====== Provided records

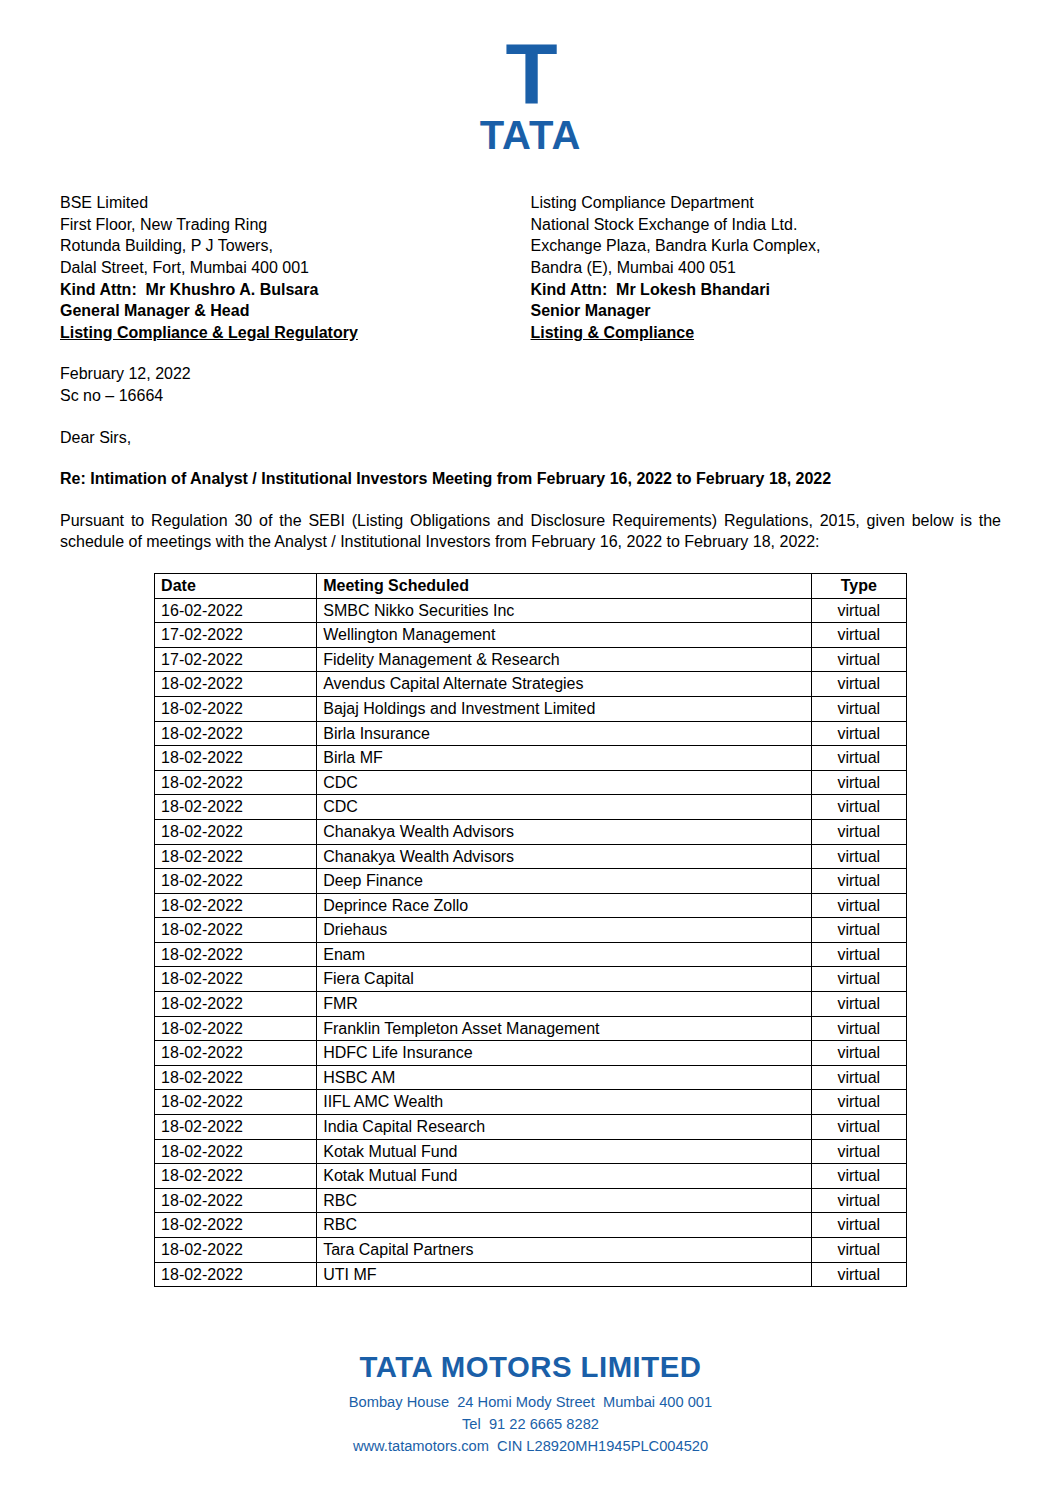T
TATA
| BSE Limited First Floor, New Trading Ring Rotunda Building, P J Towers, Dalal Street, Fort, Mumbai 400 001 Kind Attn: Mr Khushro A. Bulsara General Manager & Head Listing Compliance & Legal Regulatory | Listing Compliance Department National Stock Exchange of India Ltd. Exchange Plaza, Bandra Kurla Complex, Bandra (E), Mumbai 400 051 Kind Attn: Mr Lokesh Bhandari Senior Manager Listing & Compliance |
February 12, 2022
Sc no – 16664
Dear Sirs,
Re: Intimation of Analyst / Institutional Investors Meeting from February 16, 2022 to February 18, 2022
Pursuant to Regulation 30 of the SEBI (Listing Obligations and Disclosure Requirements) Regulations, 2015, given below is the schedule of meetings with the Analyst / Institutional Investors from February 16, 2022 to February 18, 2022:
| Date | Meeting Scheduled | Type |
| --- | --- | --- |
| 16-02-2022 | SMBC Nikko Securities Inc | virtual |
| 17-02-2022 | Wellington Management | virtual |
| 17-02-2022 | Fidelity Management & Research | virtual |
| 18-02-2022 | Avendus Capital Alternate Strategies | virtual |
| 18-02-2022 | Bajaj Holdings and Investment Limited | virtual |
| 18-02-2022 | Birla Insurance | virtual |
| 18-02-2022 | Birla MF | virtual |
| 18-02-2022 | CDC | virtual |
| 18-02-2022 | CDC | virtual |
| 18-02-2022 | Chanakya Wealth Advisors | virtual |
| 18-02-2022 | Chanakya Wealth Advisors | virtual |
| 18-02-2022 | Deep Finance | virtual |
| 18-02-2022 | Deprince Race Zollo | virtual |
| 18-02-2022 | Driehaus | virtual |
| 18-02-2022 | Enam | virtual |
| 18-02-2022 | Fiera Capital | virtual |
| 18-02-2022 | FMR | virtual |
| 18-02-2022 | Franklin Templeton Asset Management | virtual |
| 18-02-2022 | HDFC Life Insurance | virtual |
| 18-02-2022 | HSBC AM | virtual |
| 18-02-2022 | IIFL AMC Wealth | virtual |
| 18-02-2022 | India Capital Research | virtual |
| 18-02-2022 | Kotak Mutual Fund | virtual |
| 18-02-2022 | Kotak Mutual Fund | virtual |
| 18-02-2022 | RBC | virtual |
| 18-02-2022 | RBC | virtual |
| 18-02-2022 | Tara Capital Partners | virtual |
| 18-02-2022 | UTI MF | virtual |
TATA MOTORS LIMITED
Bombay House 24 Homi Mody Street Mumbai 400 001
Tel 91 22 6665 8282
www.tatamotors.com CIN L28920MH1945PLC004520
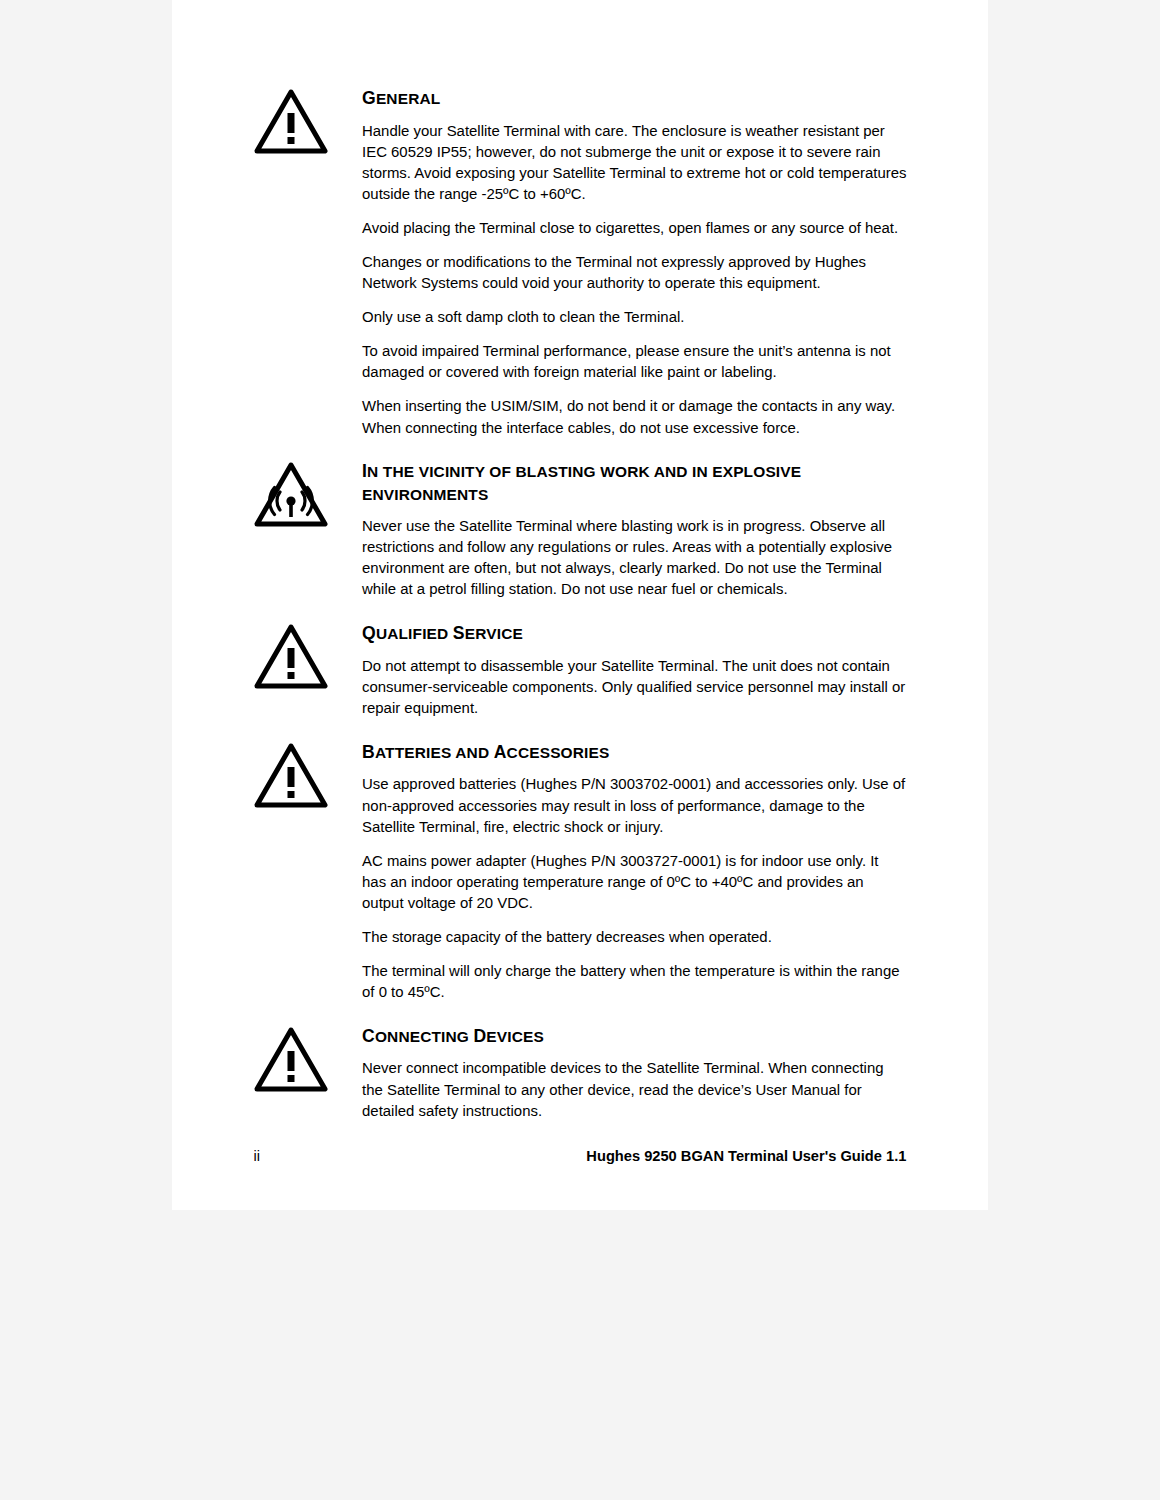GENERAL
Handle your Satellite Terminal with care. The enclosure is weather resistant per IEC 60529 IP55; however, do not submerge the unit or expose it to severe rain storms. Avoid exposing your Satellite Terminal to extreme hot or cold temperatures outside the range -25ºC to +60ºC.
Avoid placing the Terminal close to cigarettes, open flames or any source of heat.
Changes or modifications to the Terminal not expressly approved by Hughes Network Systems could void your authority to operate this equipment.
Only use a soft damp cloth to clean the Terminal.
To avoid impaired Terminal performance, please ensure the unit’s antenna is not damaged or covered with foreign material like paint or labeling.
When inserting the USIM/SIM, do not bend it or damage the contacts in any way. When connecting the interface cables, do not use excessive force.
IN THE VICINITY OF BLASTING WORK AND IN EXPLOSIVE ENVIRONMENTS
Never use the Satellite Terminal where blasting work is in progress. Observe all restrictions and follow any regulations or rules. Areas with a potentially explosive environment are often, but not always, clearly marked. Do not use the Terminal while at a petrol filling station. Do not use near fuel or chemicals.
QUALIFIED SERVICE
Do not attempt to disassemble your Satellite Terminal. The unit does not contain consumer-serviceable components. Only qualified service personnel may install or repair equipment.
BATTERIES AND ACCESSORIES
Use approved batteries (Hughes P/N 3003702-0001) and accessories only. Use of non-approved accessories may result in loss of performance, damage to the Satellite Terminal, fire, electric shock or injury.
AC mains power adapter (Hughes P/N 3003727-0001) is for indoor use only. It has an indoor operating temperature range of 0ºC to +40ºC and provides an output voltage of 20 VDC.
The storage capacity of the battery decreases when operated.
The terminal will only charge the battery when the temperature is within the range of 0 to 45ºC.
CONNECTING DEVICES
Never connect incompatible devices to the Satellite Terminal. When connecting the Satellite Terminal to any other device, read the device’s User Manual for detailed safety instructions.
ii Hughes 9250 BGAN Terminal User's Guide 1.1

============

Your copy should hold each line above exactly and no pictures at all.

■ **Written solution**
T
TATA
| BSE Limited First Floor, New Trading Ring Rotunda Building, P J Towers, Dalal Street, Fort, Mumbai 400 001 Kind Attn: Mr Khushro A. Bulsara General Manager & Head Listing Compliance & Legal Regulatory | Listing Compliance Department National Stock Exchange of India Ltd. Exchange Plaza, Bandra Kurla Complex, Bandra (E), Mumbai 400 051 Kind Attn: Mr Lokesh Bhandari Senior Manager Listing & Compliance |
February 12, 2022
Sc no – 16664
Dear Sirs,
Re: Intimation of Analyst / Institutional Investors Meeting from February 16, 2022 to February 18, 2022
Pursuant to Regulation 30 of the SEBI (Listing Obligations and Disclosure Requirements) Regulations, 2015, given below is the schedule of meetings with the Analyst / Institutional Investors from February 16, 2022 to February 18, 2022:
| Date | Meeting Scheduled | Type |
| --- | --- | --- |
| 16-02-2022 | SMBC Nikko Securities Inc | virtual |
| 17-02-2022 | Wellington Management | virtual |
| 17-02-2022 | Fidelity Management & Research | virtual |
| 18-02-2022 | Avendus Capital Alternate Strategies | virtual |
| 18-02-2022 | Bajaj Holdings and Investment Limited | virtual |
| 18-02-2022 | Birla Insurance | virtual |
| 18-02-2022 | Birla MF | virtual |
| 18-02-2022 | CDC | virtual |
| 18-02-2022 | CDC | virtual |
| 18-02-2022 | Chanakya Wealth Advisors | virtual |
| 18-02-2022 | Chanakya Wealth Advisors | virtual |
| 18-02-2022 | Deep Finance | virtual |
| 18-02-2022 | Deprince Race Zollo | virtual |
| 18-02-2022 | Driehaus | virtual |
| 18-02-2022 | Enam | virtual |
| 18-02-2022 | Fiera Capital | virtual |
| 18-02-2022 | FMR | virtual |
| 18-02-2022 | Franklin Templeton Asset Management | virtual |
| 18-02-2022 | HDFC Life Insurance | virtual |
| 18-02-2022 | HSBC AM | virtual |
| 18-02-2022 | IIFL AMC Wealth | virtual |
| 18-02-2022 | India Capital Research | virtual |
| 18-02-2022 | Kotak Mutual Fund | virtual |
| 18-02-2022 | Kotak Mutual Fund | virtual |
| 18-02-2022 | RBC | virtual |
| 18-02-2022 | RBC | virtual |
| 18-02-2022 | Tara Capital Partners | virtual |
| 18-02-2022 | UTI MF | virtual |
TATA MOTORS LIMITED
Bombay House 24 Homi Mody Street Mumbai 400 001
Tel 91 22 6665 8282
www.tatamotors.com CIN L28920MH1945PLC004520
GENERAL
Handle your Satellite Terminal with care. The enclosure is weather resistant per IEC 60529 IP55; however, do not submerge the unit or expose it to severe rain storms. Avoid exposing your Satellite Terminal to extreme hot or cold temperatures outside the range -25ºC to +60ºC.
Avoid placing the Terminal close to cigarettes, open flames or any source of heat.
Changes or modifications to the Terminal not expressly approved by Hughes Network Systems could void your authority to operate this equipment.
Only use a soft damp cloth to clean the Terminal.
To avoid impaired Terminal performance, please ensure the unit’s antenna is not damaged or covered with foreign material like paint or labeling.
When inserting the USIM/SIM, do not bend it or damage the contacts in any way. When connecting the interface cables, do not use excessive force.
IN THE VICINITY OF BLASTING WORK AND IN EXPLOSIVE ENVIRONMENTS
Never use the Satellite Terminal where blasting work is in progress. Observe all restrictions and follow any regulations or rules. Areas with a potentially explosive environment are often, but not always, clearly marked. Do not use the Terminal while at a petrol filling station. Do not use near fuel or chemicals.
QUALIFIED SERVICE
Do not attempt to disassemble your Satellite Terminal. The unit does not contain consumer-serviceable components. Only qualified service personnel may install or repair equipment.
BATTERIES AND ACCESSORIES
Use approved batteries (Hughes P/N 3003702-0001) and accessories only. Use of non-approved accessories may result in loss of performance, damage to the Satellite Terminal, fire, electric shock or injury.
AC mains power adapter (Hughes P/N 3003727-0001) is for indoor use only. It has an indoor operating temperature range of 0ºC to +40ºC and provides an output voltage of 20 VDC.
The storage capacity of the battery decreases when operated.
The terminal will only charge the battery when the temperature is within the range of 0 to 45ºC.
CONNECTING DEVICES
Never connect incompatible devices to the Satellite Terminal. When connecting the Satellite Terminal to any other device, read the device’s User Manual for detailed safety instructions.
ii Hughes 9250 BGAN Terminal User's Guide 1.1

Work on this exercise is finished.